Aim of the exercise:
Report how many lines of the records contain the string "Array". Give only the number.

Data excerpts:
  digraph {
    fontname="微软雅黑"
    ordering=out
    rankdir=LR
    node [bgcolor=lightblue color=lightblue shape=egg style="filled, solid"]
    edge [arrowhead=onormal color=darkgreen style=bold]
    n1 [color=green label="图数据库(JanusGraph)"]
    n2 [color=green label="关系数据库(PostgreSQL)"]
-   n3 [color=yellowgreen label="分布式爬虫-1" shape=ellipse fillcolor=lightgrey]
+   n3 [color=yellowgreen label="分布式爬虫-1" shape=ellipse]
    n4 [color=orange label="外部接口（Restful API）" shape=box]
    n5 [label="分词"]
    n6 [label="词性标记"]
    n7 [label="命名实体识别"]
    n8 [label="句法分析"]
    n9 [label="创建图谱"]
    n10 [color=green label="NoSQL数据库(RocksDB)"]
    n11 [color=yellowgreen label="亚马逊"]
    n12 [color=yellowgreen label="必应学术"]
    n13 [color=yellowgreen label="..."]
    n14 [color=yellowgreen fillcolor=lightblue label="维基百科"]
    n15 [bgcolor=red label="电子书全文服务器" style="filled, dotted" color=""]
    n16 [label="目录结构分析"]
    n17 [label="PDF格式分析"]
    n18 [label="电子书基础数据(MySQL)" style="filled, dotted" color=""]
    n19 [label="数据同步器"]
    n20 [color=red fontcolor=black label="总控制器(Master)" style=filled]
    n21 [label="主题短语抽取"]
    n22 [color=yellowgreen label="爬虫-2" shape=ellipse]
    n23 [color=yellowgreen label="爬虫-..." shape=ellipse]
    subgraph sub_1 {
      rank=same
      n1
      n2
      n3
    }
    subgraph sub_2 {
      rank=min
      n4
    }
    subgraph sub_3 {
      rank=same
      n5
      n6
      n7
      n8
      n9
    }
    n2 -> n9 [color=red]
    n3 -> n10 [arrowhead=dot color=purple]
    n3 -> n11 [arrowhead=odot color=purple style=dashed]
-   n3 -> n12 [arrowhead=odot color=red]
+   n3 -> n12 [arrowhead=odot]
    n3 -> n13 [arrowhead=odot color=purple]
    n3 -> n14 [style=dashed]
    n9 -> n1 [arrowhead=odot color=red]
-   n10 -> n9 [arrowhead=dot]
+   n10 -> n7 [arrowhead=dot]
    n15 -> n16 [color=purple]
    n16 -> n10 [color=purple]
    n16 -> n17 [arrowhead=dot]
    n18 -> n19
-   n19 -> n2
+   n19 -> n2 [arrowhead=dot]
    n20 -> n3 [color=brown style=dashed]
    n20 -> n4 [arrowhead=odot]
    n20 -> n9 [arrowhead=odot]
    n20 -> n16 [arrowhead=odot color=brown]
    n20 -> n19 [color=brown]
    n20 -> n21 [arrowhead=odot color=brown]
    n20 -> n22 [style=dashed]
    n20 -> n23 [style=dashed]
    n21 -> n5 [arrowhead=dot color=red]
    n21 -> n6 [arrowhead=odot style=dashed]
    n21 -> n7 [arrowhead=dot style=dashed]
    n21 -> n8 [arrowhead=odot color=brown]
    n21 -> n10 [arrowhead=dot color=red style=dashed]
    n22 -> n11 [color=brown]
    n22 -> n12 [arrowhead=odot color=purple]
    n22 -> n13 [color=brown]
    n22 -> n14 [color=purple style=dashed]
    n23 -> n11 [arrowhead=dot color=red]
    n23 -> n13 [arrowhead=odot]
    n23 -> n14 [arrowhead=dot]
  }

==

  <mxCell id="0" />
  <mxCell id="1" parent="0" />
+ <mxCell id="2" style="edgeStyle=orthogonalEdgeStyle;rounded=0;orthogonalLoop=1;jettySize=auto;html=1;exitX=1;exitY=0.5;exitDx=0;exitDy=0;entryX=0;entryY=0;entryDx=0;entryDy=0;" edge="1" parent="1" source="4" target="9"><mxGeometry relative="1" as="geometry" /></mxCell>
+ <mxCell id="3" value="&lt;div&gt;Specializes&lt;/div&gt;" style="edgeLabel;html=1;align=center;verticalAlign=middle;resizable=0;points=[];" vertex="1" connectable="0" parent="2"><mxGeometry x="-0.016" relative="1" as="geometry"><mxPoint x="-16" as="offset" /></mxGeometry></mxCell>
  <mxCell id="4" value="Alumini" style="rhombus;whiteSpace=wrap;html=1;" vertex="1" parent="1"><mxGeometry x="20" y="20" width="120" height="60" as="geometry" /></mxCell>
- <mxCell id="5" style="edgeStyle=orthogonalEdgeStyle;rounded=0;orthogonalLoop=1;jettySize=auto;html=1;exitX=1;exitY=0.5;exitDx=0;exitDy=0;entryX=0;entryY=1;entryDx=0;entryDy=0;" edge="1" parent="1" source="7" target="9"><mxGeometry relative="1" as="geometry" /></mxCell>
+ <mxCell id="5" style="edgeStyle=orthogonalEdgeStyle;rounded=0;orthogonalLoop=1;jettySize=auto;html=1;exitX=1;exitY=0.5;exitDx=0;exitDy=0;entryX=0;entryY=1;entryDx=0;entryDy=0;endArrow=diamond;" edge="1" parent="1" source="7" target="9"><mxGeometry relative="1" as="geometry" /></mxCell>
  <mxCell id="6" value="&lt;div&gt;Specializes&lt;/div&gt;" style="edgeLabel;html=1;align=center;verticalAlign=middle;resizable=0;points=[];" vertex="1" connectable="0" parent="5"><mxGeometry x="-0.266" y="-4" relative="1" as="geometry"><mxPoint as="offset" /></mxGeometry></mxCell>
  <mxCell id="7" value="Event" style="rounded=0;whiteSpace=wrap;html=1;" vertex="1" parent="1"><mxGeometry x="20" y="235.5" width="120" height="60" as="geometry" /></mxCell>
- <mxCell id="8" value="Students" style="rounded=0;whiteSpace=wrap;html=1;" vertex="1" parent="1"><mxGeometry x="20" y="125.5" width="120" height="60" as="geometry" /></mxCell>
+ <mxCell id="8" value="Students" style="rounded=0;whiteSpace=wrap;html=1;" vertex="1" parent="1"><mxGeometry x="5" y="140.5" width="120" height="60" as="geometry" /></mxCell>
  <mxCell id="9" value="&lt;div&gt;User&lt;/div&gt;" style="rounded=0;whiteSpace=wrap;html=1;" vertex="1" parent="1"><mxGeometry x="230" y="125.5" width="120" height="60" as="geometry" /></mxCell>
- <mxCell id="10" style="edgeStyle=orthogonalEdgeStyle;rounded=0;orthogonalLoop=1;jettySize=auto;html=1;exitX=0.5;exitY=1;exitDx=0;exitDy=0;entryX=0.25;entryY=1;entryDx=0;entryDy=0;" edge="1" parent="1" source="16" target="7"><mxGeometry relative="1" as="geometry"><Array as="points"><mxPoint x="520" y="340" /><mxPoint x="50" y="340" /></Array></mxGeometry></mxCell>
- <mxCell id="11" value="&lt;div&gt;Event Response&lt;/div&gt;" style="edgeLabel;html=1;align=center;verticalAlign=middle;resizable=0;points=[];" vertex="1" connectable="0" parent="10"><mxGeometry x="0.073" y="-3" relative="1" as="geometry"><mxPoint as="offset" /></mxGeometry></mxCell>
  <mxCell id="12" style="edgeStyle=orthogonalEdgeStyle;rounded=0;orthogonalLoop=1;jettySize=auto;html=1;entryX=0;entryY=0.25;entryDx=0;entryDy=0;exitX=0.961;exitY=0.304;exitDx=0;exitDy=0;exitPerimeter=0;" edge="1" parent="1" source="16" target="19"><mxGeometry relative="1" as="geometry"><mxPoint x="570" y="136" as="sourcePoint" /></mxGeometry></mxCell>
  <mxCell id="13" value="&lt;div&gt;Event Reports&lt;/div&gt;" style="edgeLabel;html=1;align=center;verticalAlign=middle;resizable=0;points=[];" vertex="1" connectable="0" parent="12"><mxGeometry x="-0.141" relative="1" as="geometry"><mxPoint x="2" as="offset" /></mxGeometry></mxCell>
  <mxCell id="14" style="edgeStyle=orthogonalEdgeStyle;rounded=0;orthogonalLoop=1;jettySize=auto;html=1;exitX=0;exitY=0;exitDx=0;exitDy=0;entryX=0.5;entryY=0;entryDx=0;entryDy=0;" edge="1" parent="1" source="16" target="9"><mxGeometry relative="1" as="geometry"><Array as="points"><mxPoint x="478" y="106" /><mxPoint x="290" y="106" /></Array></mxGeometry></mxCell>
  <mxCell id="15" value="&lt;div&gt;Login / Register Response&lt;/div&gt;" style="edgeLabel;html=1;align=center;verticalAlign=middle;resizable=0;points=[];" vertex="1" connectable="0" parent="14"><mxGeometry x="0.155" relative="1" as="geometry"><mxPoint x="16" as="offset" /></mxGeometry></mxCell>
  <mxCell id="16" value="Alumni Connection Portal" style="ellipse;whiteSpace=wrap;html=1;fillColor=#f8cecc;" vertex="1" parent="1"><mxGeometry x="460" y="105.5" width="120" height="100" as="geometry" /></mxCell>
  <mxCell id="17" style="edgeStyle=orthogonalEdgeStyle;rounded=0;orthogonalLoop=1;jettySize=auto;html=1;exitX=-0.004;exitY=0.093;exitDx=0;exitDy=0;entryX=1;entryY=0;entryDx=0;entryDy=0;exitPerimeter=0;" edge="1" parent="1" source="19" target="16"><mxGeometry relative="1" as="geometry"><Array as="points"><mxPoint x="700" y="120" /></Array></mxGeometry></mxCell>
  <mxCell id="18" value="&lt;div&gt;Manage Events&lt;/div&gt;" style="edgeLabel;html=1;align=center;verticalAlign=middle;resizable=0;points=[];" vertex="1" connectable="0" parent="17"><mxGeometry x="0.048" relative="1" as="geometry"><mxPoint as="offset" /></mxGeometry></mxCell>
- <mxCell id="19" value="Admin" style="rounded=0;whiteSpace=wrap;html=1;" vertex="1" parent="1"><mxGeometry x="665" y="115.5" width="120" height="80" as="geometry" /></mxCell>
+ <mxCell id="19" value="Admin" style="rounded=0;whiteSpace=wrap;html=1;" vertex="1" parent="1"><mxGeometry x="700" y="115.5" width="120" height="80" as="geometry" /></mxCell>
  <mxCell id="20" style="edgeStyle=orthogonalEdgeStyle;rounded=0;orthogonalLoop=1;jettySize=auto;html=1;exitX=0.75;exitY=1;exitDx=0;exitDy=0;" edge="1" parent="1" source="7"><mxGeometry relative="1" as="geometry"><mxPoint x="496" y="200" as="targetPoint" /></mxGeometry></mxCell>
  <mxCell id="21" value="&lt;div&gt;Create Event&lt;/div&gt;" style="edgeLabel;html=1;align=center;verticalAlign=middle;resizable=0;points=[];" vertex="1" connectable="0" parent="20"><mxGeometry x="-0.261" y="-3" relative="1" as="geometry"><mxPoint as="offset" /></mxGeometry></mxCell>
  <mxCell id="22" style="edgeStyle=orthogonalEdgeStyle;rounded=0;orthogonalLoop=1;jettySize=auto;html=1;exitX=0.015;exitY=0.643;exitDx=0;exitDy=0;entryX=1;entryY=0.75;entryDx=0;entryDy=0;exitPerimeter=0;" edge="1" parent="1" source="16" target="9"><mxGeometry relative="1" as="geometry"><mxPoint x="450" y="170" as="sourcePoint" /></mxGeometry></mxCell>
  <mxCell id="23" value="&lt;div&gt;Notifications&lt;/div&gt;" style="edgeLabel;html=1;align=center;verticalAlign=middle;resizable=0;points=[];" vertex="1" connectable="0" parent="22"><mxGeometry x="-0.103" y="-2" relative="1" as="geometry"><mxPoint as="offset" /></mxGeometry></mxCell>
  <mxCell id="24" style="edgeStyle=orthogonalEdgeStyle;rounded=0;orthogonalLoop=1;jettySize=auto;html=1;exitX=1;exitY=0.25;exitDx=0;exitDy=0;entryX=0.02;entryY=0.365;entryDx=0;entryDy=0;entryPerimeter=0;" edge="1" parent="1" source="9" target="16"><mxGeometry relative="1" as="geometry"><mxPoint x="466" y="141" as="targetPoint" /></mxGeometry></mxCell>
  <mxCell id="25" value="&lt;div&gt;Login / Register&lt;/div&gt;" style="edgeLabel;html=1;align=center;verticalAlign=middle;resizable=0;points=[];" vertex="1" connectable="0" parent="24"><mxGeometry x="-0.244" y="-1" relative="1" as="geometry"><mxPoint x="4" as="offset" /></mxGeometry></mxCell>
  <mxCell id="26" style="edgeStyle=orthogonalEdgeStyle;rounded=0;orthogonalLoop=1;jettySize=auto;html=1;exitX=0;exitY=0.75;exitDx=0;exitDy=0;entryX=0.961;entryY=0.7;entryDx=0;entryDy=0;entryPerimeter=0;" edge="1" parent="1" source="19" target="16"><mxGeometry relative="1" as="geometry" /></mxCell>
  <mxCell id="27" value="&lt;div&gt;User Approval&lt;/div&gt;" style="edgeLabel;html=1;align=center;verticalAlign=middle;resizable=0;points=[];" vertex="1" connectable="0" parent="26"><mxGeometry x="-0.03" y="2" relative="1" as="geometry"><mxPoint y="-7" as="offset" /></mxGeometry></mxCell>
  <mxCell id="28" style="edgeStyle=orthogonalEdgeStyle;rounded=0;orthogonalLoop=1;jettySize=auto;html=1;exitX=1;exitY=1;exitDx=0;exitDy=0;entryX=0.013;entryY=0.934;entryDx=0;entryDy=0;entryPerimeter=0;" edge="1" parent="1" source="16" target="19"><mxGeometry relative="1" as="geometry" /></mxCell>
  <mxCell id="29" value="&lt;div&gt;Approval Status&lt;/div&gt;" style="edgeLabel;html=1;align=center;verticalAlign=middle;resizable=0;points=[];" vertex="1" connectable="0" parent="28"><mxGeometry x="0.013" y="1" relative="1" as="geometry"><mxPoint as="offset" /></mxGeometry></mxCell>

Right answer:
3